The day after Councilwoman Monica Garcia recommended one company get a monopoly on transporting cannabis within Baldwin Park’s borders, she received a $4,400 campaign contribution from the company’s CEO, campaign finance records show.
The records filed in January show Sharone Bershatski, the president and CEO of Rukli Inc., donated the money to Garcia’s campaign for state Senate District 22 on Dec. 19.
That was after Garcia made a motion to award Rukli an exclusive distribution permit at Baldwin Park’s Dec. 18 council meeting. The motion passed 3-0.
That same month, Bershatski said he was contacted by Garcia’s campaign for state Senate.

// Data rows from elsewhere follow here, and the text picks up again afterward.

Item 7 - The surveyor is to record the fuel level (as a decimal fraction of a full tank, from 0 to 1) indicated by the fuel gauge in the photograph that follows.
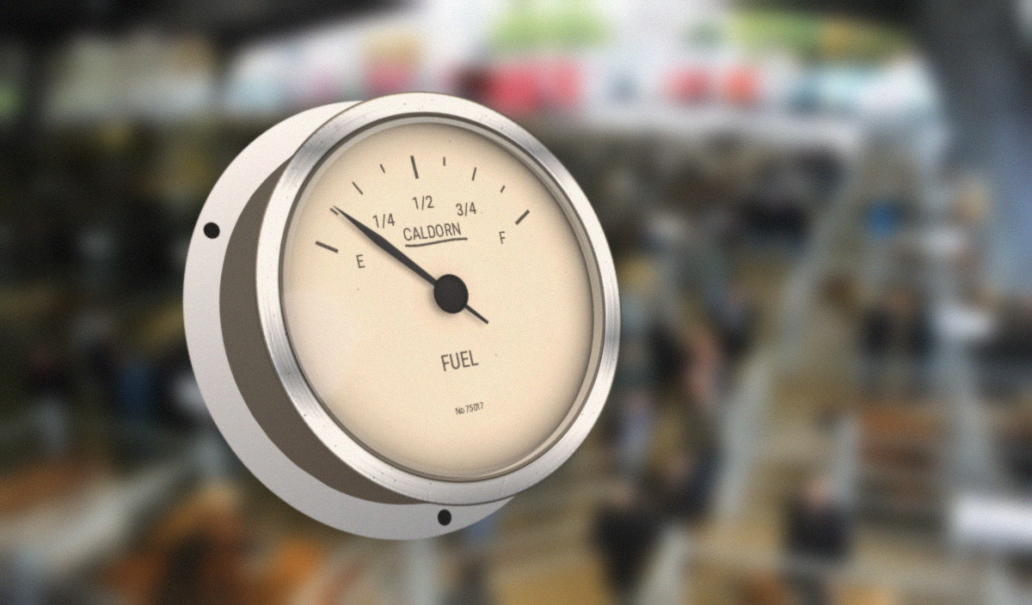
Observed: 0.125
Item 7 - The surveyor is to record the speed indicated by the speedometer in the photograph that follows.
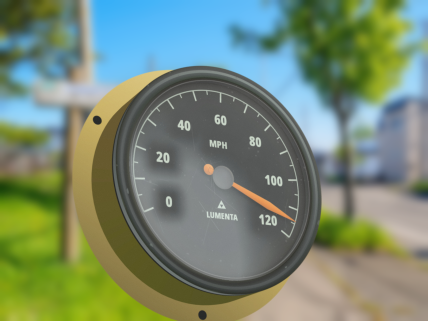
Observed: 115 mph
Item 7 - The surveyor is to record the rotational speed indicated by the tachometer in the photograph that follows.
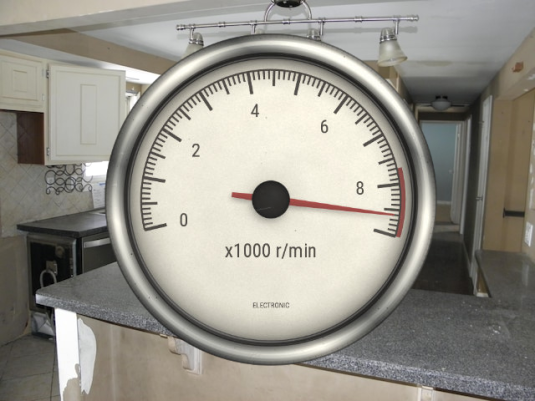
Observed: 8600 rpm
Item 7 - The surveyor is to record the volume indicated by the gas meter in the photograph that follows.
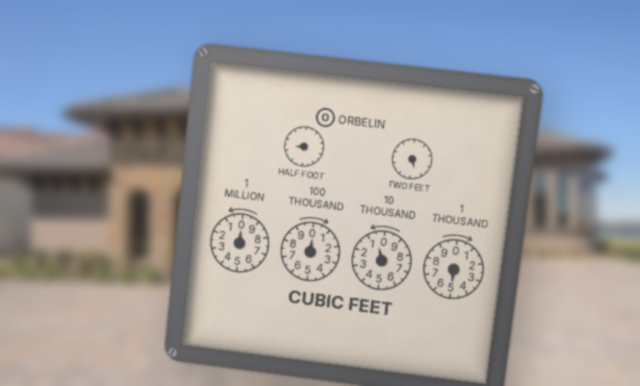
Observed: 500 ft³
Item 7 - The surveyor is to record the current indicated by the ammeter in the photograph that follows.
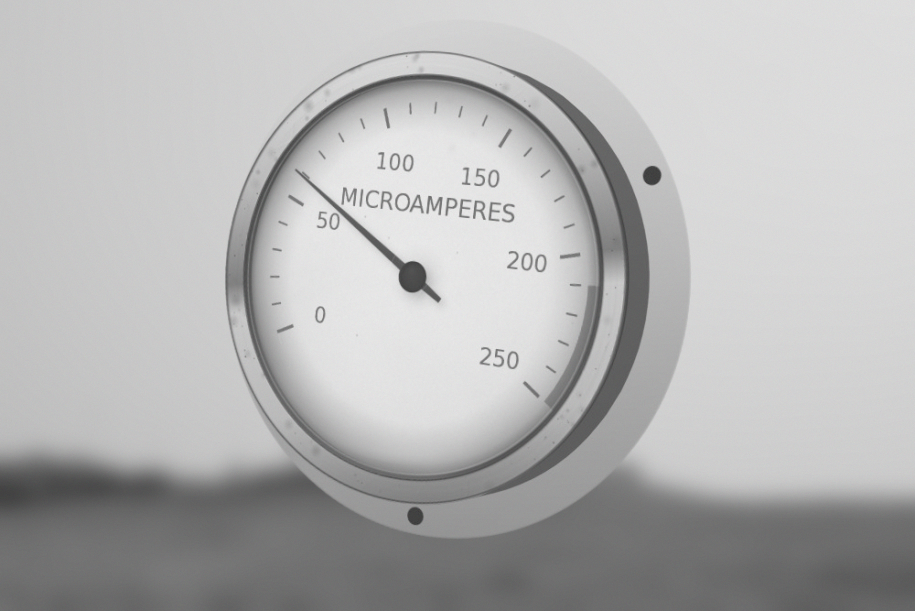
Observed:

“In the latter part of December, we were contacted by the Garcia for Senate campaign and we were very pleased to support her candidacy with a contribution,” Bershatski said in an email.
Garcia did not respond to questions about whether her campaign had a relationship with Bershatski.
In an email, she said “innuendos and allegations” over whether the CEO’s donation was in return for voting on the contract were “politically motivated.”
“The decisions I make on the City Council are based on what I believe to be in the best interest of my community — not anything else,” Garcia said.
Jessica Levinson, a professor at Loyola Law School and an election law expert, said the timing of Bershatski’s contribution was questionable, but not necessarily illegal.
“It looks like a bribe, but that doesn’t mean it is a bribe,” Levinson said. “Money follows decisions, but it doesn’t look to me like anything illegal happened.”
Levinson said it’s difficult to prove if public officials are being bribed with political donations. She also said it’s easy to provide legal explanations for donations that may seem unethical.
“It’s so difficult to ever find that smoking gun moment,” she said, adding that the contributor could argue that “‘we found someone who supports our view and we want her to be able to be successful in life’ — that’s entirely legal.”
Bershaktski’s only other political donation to a Baldwin Park city official was the $10,000 he contributed to police Chief Michael Taylor’s campaign for the West Valley Water District’s Board of Directors in Rialto.
In the same email, the Rukli CEO said over the last several months he learned Taylor was running for the board seat.
“We understood that he was a good man with a long tenure of service in the city of Baldwin Park and we elected to lend our support,” Bershatski said. “We saw no conflict with supporting the police chief’s endeavor in expanding his contributions to public service.”
The decision to award Rukli an exclusive distribution permit was a controversial one.
The week before, the council approved permits for five businesses that had planned to self-distribute their products. Some said being forced to work with one distributor could raise their costs.
Garcia, 42, a Democrat, is one of six candidates running to succeed state Sen. Ed Hernandez, who is termed out and is running for lieutenant governor. Also running are fellow Baldwin Park Councilwoman Susan Rubio, El Monte Councilwoman Victoria Martinez, former state Assemblyman Mike Eng and union organizer Ruben Sierra, all Democrats. La Puente resident Michael Adams is running as an independent candidate.
Eng, who lives in Monterey Park with his wife, Congresswoman Judy Chu, had more than $1 million cash on hand as of June 30. Rubio and Martinez had nearly $136,000 and about $47,000, respectively, at that time.
Sierra and Adams had not yet filed any campaign finance reports as of June 30. A GoFundMe account linked to Sierra’s website had just over $5,000 Monday.
As of Dec. 31, Garcia, who filed a statement of intent to run for the seat in November, had raised nearly $122,550 in campaign funds, including $52,000 of her own money.
Campaign finance reports for the second half of 2017, which are due Jan. 31, were not available Monday for the other candidates running for the seat.